# Thoughts On Sage One 7wt



## Backwater (Dec 14, 2014)

If you are getting it at a close out price and using it for what you described above, then I'd say....










See, even Phil could cast a fly rod for reds!


----------



## Danny Moody (Jan 22, 2016)

It's an awesome rod.


----------



## b.bates (Jul 10, 2013)

I just got one. Haven't had a chance to get on water only messed around with it once but don't think it's too stiff or overly fast. 

Need some more time 

That is just the 5 min impression. I'm a novice btw


----------



## jamie (Jan 22, 2016)

Great rod for reds. In head to head comparison I reach for the method but the one is a fantastic rod and definitely not to stiff and will he great for slot reds in moderate wind. 
At the current price it's hard to beat.


----------



## Sabalon (Aug 16, 2016)

I use one for reds unless blowing hard then 8-9. 

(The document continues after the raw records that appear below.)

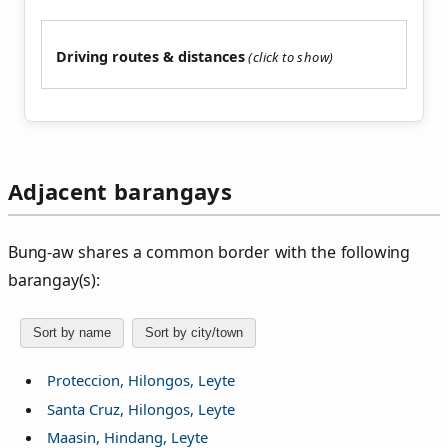
Driving routes & distances
Adjacent barangays
Bung‑aw shares a common border with the following
barangay(s):
Sort by name
Sort by city/town
Proteccion, Hilongos, Leyte
Santa Cruz, Hilongos, Leyte
Maasin, Hindang, Leyte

I bought most of my rods when Sage discounted the One. Great rods.


----------



## K3anderson (Jan 23, 2013)

I love this blank. I would snag it if you can.


----------



## T Bone (Jul 24, 2014)

What line are y'all using for your 7wt One? I throw BTT on my other rods. Is this a good fit for the One?


----------



## el9surf (Dec 23, 2008)

I use btt on my one 6 wt.


----------